Delectable Knowledge-How the Sense of Touch illuminates the Ontological Status of AI-Recipes
DOI:
https://doi.org/10.5281/zenodo.15845775Keywords:
AI Authenticity, Culinary Epistemology, Embodied Knowledge, Multisensory Validity, Recipe OntologyAbstract
The ongoing digital transformation has significantly altered our access to cooking recipes, introducing AI-generated outputs from Large Language Models (LLMs). This paper examines the ontological status of such AI-generated recipes, arguing that neither recipe Platonism nor Constructivism can fully account for them, as both rely on the existence of a prepared dish as a condition for validation. Yet, some AI-generated recipes are treated as successful, suggesting that their acceptance is not purely abstract, but rooted in embodied culinary knowledge. Drawing on Andrea Borghini’s concept of apprenticeship, I argue that recognising a recipe involves both abstract cognition within a type-token framework and sensory engagement through cooking and tasting.
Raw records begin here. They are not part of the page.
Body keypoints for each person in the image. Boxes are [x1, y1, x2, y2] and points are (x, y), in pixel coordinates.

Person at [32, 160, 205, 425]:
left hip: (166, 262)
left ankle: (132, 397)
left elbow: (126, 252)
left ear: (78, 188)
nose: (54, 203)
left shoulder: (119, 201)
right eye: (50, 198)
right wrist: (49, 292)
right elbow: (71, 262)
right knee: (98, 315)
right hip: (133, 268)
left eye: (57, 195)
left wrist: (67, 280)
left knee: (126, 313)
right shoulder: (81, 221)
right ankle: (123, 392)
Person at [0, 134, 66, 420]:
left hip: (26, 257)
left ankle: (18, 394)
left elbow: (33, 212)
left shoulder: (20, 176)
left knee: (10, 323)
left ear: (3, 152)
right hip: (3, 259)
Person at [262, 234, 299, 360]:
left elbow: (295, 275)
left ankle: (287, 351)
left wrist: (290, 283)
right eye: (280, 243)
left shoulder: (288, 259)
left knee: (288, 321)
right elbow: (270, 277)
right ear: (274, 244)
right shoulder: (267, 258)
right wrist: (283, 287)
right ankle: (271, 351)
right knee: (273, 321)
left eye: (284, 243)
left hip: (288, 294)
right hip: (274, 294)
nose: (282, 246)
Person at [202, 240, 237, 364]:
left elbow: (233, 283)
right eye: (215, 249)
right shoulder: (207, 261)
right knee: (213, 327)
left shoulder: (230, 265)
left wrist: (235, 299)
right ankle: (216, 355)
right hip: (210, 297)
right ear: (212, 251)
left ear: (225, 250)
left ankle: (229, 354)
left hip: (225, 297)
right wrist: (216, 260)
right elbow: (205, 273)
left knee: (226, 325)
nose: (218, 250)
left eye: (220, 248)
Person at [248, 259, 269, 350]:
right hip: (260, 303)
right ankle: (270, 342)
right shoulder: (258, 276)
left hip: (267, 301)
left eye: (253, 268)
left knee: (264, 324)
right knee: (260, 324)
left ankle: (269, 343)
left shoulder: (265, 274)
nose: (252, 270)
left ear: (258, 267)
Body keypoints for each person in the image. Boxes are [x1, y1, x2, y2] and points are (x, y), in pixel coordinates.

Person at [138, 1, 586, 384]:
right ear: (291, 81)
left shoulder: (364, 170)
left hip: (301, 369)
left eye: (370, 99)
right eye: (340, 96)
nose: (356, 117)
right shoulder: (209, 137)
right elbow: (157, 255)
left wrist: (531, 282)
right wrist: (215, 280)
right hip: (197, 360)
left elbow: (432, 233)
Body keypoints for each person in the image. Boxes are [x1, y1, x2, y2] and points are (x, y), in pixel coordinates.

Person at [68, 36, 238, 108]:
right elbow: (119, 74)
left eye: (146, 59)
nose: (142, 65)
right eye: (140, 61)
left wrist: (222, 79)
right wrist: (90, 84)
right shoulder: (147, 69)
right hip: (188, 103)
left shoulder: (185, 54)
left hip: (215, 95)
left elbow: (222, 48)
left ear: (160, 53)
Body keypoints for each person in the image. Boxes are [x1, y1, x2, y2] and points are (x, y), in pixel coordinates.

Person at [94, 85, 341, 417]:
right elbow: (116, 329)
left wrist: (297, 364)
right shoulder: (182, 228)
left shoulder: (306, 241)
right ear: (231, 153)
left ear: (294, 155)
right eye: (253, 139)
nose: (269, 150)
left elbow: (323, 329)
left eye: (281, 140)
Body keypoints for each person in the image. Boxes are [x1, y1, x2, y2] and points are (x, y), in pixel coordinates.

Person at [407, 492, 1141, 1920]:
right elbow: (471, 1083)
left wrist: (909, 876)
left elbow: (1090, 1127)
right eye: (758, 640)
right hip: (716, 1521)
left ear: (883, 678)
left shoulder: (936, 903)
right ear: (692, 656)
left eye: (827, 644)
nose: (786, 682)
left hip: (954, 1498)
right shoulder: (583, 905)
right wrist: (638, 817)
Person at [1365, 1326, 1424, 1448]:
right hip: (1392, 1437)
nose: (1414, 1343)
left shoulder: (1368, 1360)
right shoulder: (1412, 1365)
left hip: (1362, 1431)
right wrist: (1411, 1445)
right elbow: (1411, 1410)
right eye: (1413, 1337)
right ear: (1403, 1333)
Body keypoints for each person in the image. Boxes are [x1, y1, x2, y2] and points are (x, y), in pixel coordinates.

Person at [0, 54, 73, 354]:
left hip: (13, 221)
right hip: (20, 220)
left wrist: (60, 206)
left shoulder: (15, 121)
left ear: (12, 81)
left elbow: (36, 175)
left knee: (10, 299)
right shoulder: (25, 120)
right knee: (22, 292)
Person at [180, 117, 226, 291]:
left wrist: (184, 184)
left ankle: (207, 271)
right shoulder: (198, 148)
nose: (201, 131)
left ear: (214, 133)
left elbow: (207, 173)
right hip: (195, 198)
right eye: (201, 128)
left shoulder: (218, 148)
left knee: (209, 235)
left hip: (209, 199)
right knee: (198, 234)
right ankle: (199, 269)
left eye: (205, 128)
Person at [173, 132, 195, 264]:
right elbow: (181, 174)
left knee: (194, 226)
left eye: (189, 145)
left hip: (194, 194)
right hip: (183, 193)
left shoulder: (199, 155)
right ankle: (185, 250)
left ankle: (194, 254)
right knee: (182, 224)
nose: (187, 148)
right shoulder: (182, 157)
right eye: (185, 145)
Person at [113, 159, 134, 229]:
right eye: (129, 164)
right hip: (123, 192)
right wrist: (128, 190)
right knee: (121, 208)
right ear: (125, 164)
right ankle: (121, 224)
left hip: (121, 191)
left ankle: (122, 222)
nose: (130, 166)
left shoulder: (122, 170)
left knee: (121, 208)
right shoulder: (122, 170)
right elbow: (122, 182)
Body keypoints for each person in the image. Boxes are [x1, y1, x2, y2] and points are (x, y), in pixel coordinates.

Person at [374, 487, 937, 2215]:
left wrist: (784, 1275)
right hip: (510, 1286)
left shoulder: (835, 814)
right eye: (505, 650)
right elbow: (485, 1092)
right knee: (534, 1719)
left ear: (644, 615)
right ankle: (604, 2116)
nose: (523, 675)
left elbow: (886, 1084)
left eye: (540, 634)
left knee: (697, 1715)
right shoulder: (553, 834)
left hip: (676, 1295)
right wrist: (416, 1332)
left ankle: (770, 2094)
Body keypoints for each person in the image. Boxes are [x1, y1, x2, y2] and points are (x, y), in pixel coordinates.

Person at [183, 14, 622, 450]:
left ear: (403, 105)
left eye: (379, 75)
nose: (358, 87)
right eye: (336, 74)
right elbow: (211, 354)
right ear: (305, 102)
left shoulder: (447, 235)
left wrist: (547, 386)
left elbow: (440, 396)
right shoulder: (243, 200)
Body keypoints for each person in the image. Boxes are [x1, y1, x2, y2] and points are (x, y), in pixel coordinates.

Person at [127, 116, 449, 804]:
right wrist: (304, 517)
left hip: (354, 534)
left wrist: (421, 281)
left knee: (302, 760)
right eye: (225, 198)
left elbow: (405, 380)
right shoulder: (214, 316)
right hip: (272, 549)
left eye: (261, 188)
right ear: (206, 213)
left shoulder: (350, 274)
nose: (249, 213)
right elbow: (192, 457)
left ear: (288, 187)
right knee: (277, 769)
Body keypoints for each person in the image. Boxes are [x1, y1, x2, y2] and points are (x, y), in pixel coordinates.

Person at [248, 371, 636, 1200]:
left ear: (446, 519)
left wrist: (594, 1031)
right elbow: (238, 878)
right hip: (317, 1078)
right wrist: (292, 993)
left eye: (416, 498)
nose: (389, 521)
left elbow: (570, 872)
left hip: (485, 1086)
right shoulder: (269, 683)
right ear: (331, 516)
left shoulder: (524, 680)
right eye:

This analysis is supported by insights from Alva Noë and Matthew Ratcliffe, who conceptualise perception not as passive reception, but as a skilled and bodily situated mode of interaction with the world. Perceiving, in this sense, becomes a form of doing and touch and taste play a crucial role in how we validate recipes through practice.
By shifting the focus from what is a recipe? to how do we recognise a recipe?, I propose a broader account that accommodates both human and AI contributions. Ultimately, recipe validity is not merely a matter of cognitive classification, but an experiential process grounded in sensory interaction, highlighting cooking as a vital mode of understanding recipe ontology.